(Problem statement):
Put the items below into a two-column CSV with the headers "field" and "value", one row per catalog line. Quote both fields, replace line breaks with spaces, and leave out the pictures.

START

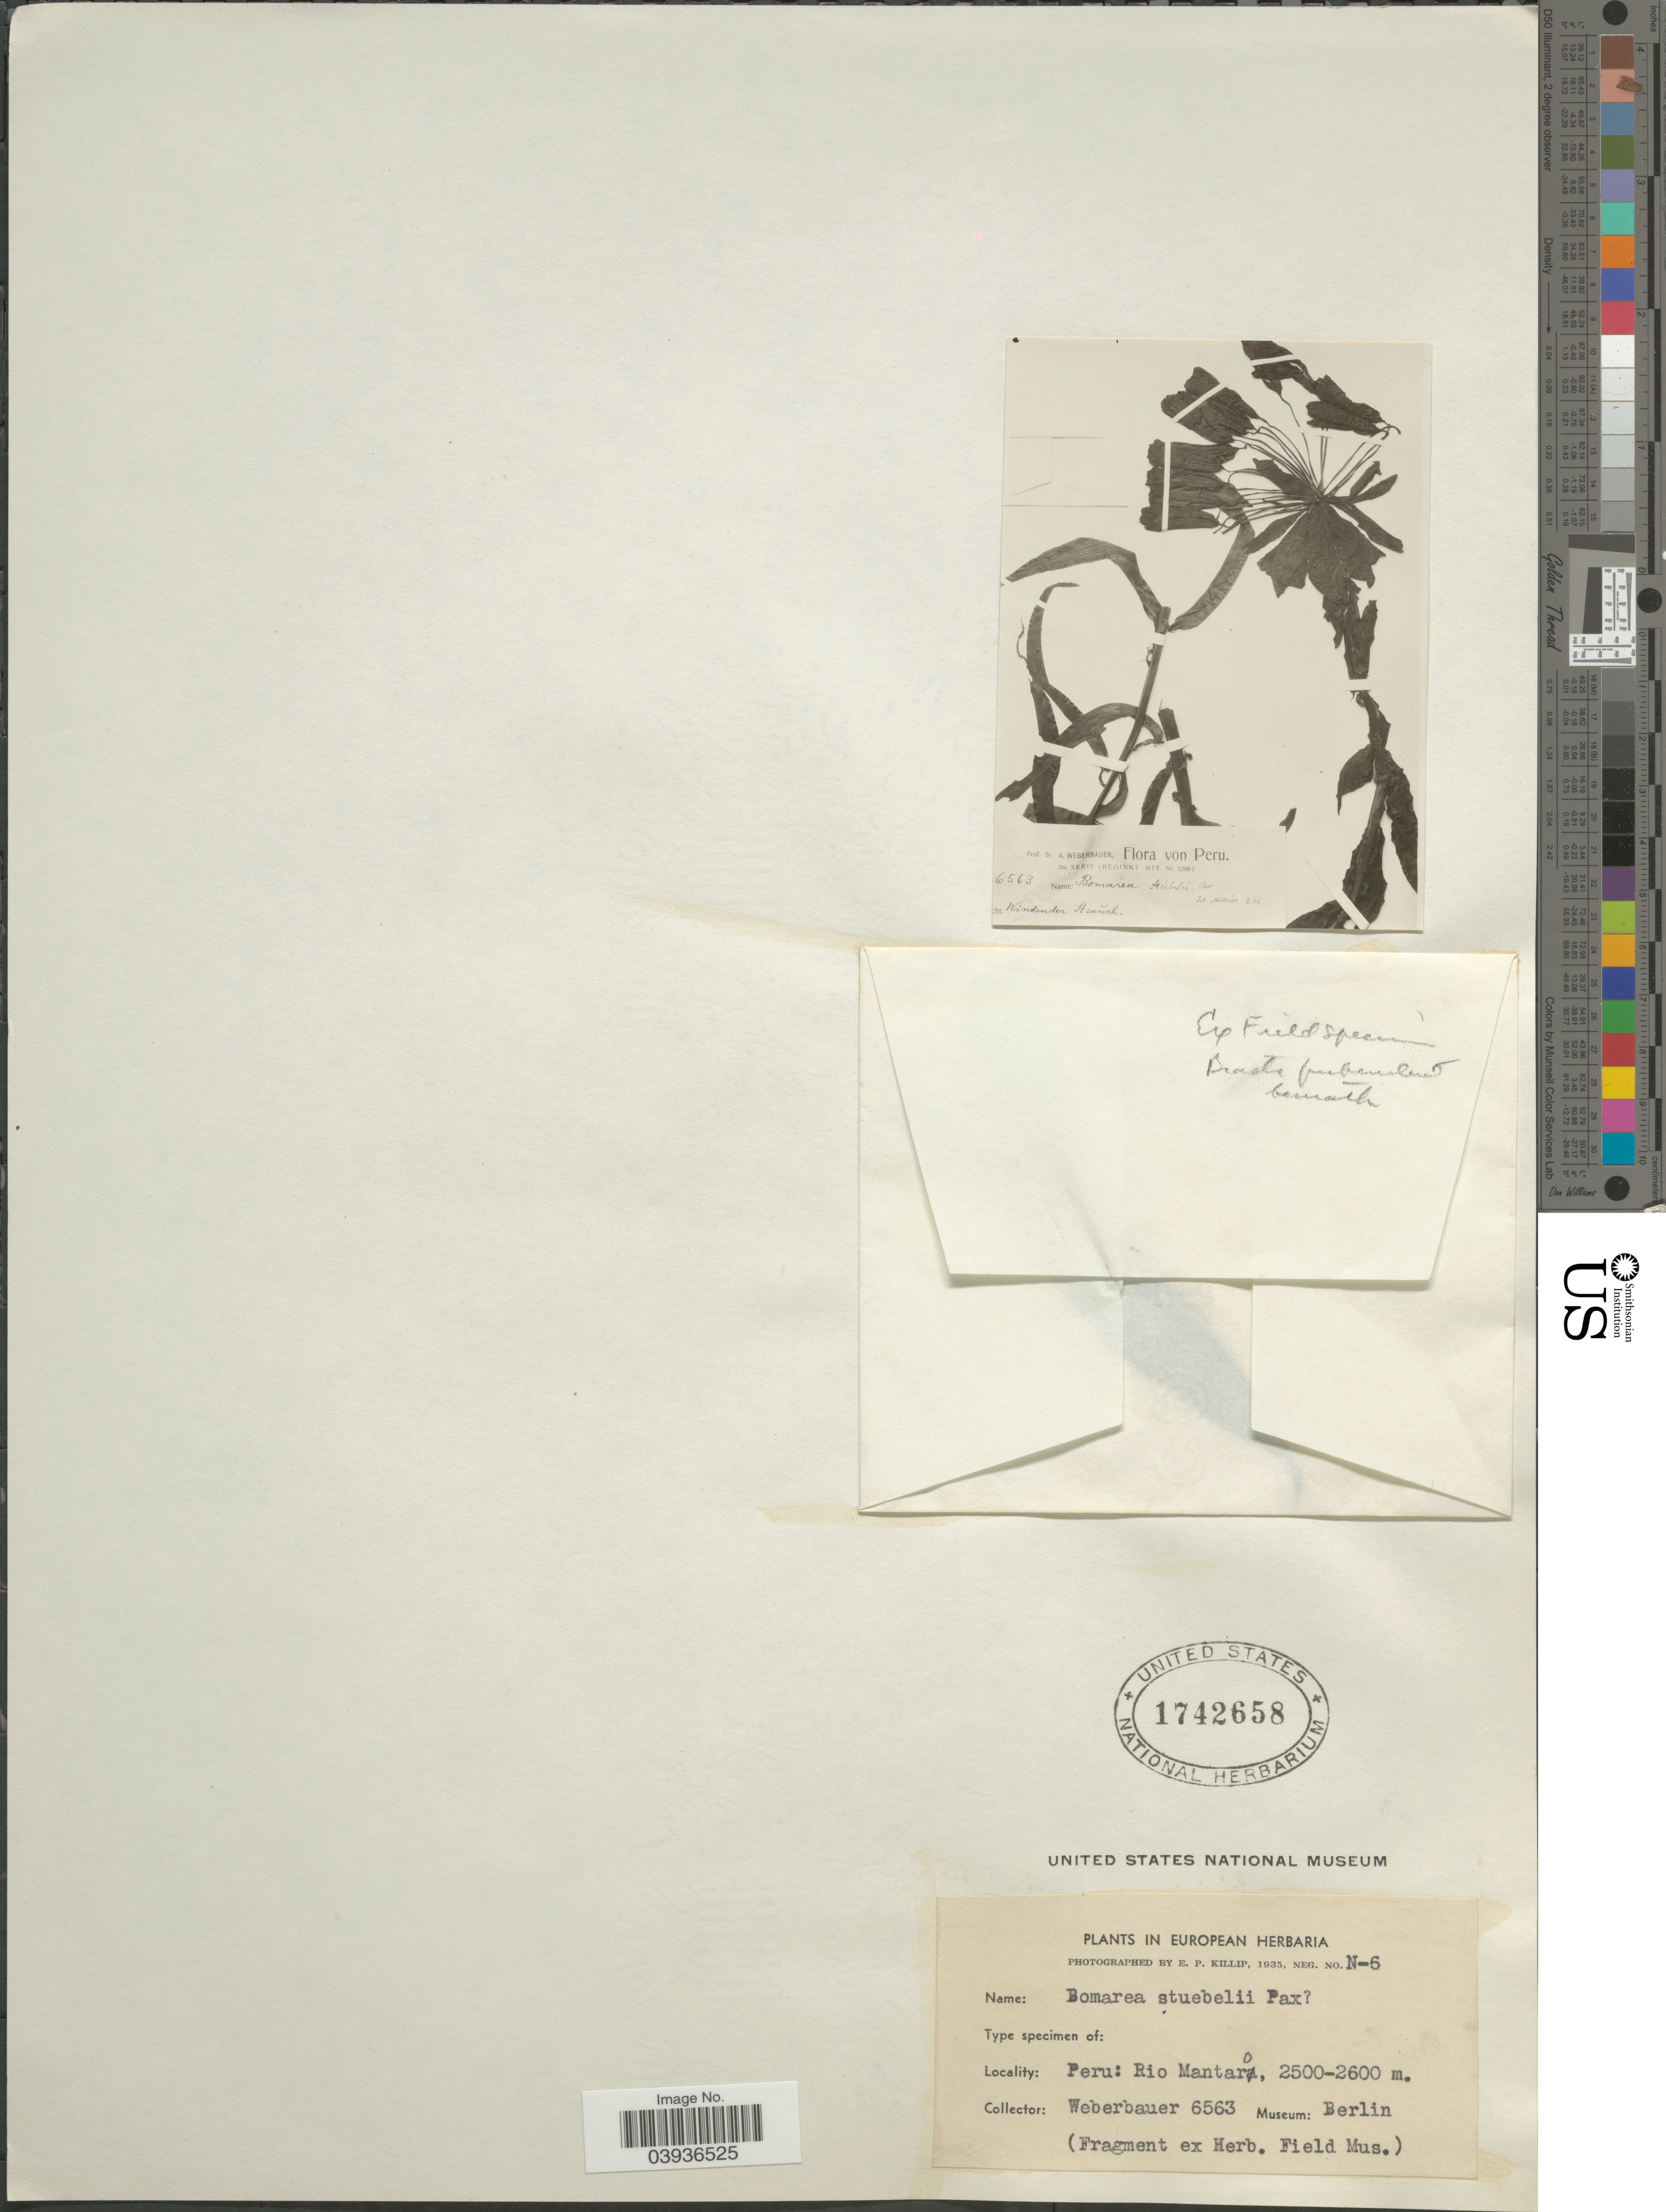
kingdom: Plantae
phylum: Tracheophyta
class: Liliopsida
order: Liliales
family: Alstroemeriaceae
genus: Bomarea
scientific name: Bomarea stuebelii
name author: Pax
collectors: A. Weberbauer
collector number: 6563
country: Peru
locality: Rio Mantaro.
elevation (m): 2500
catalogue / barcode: US 1742658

END

(Correct response):
field,value
"kingdom:","Plantae"
"phylum:","Tracheophyta"
"class:","Liliopsida"
"order:","Liliales"
"family:","Alstroemeriaceae"
"genus:","Bomarea"
"scientific name:","Bomarea stuebelii"
"name author:","Pax"
"collectors:","A. Weberbauer"
"collector number:","6563"
"country:","Peru"
"locality:","Rio Mantaro."
"elevation (m):","2500"
"catalogue / barcode:","US 1742658"